Western blot characterization of a rabbit polyclonal antibody raised against purified recombinant FHR-B. (A) Analysis of normal human plasma and a plasma from an individual deficient FHR-3 and FHR-1 show that the antibody cross-reacts with human FH, human FHL-1 and human FHR-1, but do not recognize human FHR-3. (B) The same antibody used in A was extensively adsorbed using a Sepharose column coupled to mFH and was tested in western blot with serum samples of C57BL/6, Cfh^-/- and Cfh^-/-; Cfhr^-/- mice. No mouse FHR proteins other than FHR-B were detected. Notice the important decrease in FHR-B levels in the serum of Cfh^-/- mice (see also Figure 14 ).

Figure 14

FHR-B levels in mouse plasma. (A) ELISA experiments to confirm that the rabbit polyclonal antibody generated in-house against the purified recombinant FHR-B protein and extensively adsorbed against mFH lacks mFH cross-reactivity. In these experiments Cfh^-/-; Cfhr^-/- mice plasma was reconstituted with different concentrations of mFH and/or FHR-B to show that while FHR-B was perfectly detected, mFH was not detected. (B) Using this ELISA we measure the plasma levels in male and female C57BL/6 mice.

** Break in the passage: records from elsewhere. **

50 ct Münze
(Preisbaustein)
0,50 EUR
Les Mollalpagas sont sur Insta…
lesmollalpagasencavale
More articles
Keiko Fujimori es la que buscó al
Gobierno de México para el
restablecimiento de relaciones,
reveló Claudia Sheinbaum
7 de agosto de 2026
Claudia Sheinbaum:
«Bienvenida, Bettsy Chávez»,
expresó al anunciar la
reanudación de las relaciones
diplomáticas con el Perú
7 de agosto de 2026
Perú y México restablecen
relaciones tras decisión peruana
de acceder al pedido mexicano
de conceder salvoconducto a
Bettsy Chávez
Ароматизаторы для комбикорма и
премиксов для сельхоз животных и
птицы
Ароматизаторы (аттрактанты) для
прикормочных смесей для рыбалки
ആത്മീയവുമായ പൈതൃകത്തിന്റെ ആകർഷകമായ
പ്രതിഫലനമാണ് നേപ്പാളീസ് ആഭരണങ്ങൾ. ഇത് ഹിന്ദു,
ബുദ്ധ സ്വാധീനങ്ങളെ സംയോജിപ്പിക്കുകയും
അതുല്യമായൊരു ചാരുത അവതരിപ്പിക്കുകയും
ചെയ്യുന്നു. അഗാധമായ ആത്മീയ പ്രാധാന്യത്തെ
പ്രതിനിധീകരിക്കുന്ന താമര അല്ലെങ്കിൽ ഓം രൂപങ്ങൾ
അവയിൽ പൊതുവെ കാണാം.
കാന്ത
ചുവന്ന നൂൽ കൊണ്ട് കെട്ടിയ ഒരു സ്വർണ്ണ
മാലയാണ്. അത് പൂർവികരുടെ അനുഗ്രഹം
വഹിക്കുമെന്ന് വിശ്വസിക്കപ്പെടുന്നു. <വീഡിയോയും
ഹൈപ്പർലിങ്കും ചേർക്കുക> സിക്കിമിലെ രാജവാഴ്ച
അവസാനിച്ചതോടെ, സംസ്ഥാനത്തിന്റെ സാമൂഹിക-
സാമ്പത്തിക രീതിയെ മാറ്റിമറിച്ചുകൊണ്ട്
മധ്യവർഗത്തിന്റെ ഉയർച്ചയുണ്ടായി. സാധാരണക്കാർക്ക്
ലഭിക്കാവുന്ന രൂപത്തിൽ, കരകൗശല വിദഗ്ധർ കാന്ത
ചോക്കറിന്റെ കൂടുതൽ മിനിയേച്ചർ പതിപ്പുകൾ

We also found that circulating levels of FHR-B were slightly increase in C3^-/- mice and significantly decreased in Cfh^-/- mice, suggesting that plasma FHR-B levels are influenced by the amount of C3 deposited in opsonized surfaces. Student’s t-test statistical analysis for independent samples was performed using C57BL6 mice serum as reference. P<0.05 was considered significant. These experiments were performed in duplicate, and the figures present a representative result from at least three independent assays.